I used valgrind-3.19.0 from the debian repository to detect it.
GLFW 3.4 and the code below was compiled with gcc 12.2.0 gcc memoryTest.c -o memoryTest -L ./glfw-3.4/build/src/ -I./glfw-3.4/include/ -lglfw3 -lm
GLFW was compiled with GLFW_BUILD_X11=0, I use Wayland.
~$ valgrind --leak-check=full --show-leak-kinds=all ./memoryTest
[...]
LEAK SUMMARY:
definitely lost: 3,824 bytes in 9 blocks
indirectly lost: 15,857 bytes in 656 blocks
possibly lost: 3,370 bytes in 9 blocks
still reachable: 519,026 bytes in 7,168 blocks
I am not sure if this is a GLFW issue or Valgrind. Either way It’s annoying because my own code may leak and I can’t use Valgrind reliably if GLFW tempers with the results. Can I fix this?
It’s difficult to know where the leak lies without further investigation, and it might not be a leak in GLFW.
I am not sure whether closing a window immediately after creating it is supported, so I would ensure you run a normal event loop as per the GLFW documentation.
I would then ensure you build the entire codebase (including GLFW) with debugging information and look at detailed leak output following The Valgrind Quick Start Guide. This will also help you to isolate any memory leaks in your code vs GLFW - note that many GLFW calls will appear to leak because the dependencies (OS, drivers etc.) may lazily clean up memory.

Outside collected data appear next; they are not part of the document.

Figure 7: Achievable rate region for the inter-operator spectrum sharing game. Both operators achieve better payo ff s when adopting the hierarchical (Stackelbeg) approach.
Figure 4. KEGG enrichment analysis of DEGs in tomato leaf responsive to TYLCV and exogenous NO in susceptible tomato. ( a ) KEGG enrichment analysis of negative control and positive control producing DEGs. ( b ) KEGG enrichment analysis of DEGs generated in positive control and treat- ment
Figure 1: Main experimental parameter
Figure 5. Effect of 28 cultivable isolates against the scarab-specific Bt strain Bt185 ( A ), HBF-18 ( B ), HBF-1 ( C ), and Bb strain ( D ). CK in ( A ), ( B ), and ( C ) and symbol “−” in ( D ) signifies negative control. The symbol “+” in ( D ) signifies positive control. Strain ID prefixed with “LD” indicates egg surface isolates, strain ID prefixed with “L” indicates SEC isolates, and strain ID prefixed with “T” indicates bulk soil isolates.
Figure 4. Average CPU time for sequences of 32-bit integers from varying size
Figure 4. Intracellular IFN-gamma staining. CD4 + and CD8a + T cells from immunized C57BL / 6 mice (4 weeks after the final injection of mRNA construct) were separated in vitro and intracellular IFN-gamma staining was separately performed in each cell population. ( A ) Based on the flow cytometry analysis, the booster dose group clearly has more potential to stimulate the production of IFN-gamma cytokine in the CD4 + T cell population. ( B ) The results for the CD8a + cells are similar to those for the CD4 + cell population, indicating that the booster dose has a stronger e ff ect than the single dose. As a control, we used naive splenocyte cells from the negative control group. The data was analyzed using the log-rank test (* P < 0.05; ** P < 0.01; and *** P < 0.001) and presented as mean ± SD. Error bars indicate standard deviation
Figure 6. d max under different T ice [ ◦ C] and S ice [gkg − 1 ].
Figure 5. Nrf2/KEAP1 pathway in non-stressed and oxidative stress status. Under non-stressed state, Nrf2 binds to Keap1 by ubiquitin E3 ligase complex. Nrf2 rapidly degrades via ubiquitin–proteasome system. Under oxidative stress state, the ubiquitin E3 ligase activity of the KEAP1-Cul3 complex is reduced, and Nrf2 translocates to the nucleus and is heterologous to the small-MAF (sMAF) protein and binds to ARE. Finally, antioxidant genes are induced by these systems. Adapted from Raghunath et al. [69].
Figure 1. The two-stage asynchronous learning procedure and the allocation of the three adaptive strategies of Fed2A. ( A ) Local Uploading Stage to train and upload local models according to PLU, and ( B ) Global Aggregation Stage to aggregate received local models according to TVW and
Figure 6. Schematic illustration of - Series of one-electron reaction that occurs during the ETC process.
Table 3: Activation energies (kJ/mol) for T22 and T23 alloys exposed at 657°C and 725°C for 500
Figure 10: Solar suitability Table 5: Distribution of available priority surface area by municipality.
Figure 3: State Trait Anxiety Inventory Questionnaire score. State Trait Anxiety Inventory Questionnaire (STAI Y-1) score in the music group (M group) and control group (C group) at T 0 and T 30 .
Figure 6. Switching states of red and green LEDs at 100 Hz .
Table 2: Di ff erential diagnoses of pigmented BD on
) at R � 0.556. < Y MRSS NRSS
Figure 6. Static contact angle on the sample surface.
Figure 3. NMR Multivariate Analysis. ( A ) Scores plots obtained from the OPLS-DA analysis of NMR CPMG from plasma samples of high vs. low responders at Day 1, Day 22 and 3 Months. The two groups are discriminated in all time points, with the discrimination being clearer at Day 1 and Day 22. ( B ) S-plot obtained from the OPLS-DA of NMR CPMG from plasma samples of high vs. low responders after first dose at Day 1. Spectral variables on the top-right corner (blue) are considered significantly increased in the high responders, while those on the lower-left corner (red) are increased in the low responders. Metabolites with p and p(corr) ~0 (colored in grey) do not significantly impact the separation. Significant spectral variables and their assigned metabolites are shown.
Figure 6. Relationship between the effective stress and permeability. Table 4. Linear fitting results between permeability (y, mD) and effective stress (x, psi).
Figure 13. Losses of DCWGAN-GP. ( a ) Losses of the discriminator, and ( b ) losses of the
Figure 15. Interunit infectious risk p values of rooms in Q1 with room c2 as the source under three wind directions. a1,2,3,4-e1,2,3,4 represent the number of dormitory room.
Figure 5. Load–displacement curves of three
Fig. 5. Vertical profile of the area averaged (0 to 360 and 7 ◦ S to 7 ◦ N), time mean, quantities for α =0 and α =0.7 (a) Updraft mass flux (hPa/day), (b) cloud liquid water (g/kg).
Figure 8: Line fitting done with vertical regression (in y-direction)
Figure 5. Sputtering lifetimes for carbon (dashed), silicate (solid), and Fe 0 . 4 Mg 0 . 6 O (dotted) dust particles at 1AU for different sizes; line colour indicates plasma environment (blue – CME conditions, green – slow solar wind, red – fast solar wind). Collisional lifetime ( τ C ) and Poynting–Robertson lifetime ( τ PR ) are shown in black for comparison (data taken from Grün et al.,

The original code had an event loop, so that can’t be. You’re right, it’s hard to know without looking further. Also I use Linux, so the drivers comes from the Kernel, if they have a leak that’d be worrying and beyond me to fix it. One good thing is it always leaks always the same amount of memory, this way I can tell if I caused it or if it was external. Thanks for the reply.
That kind of leaks typically come userspace libraries that talk to these kernel drivers. Not the memory leak in drivers itself. Just in libraries like libGL.so from mesa/nvidia & similar vendors. It’s very common in opengl/vulkan & similar graphics related dll’s. Sometimes even in x11 and wayland libraries. They just have some global variables that get malloc’ed on initialization, and never released. Obviously all the memory is correctly released when your process terminates.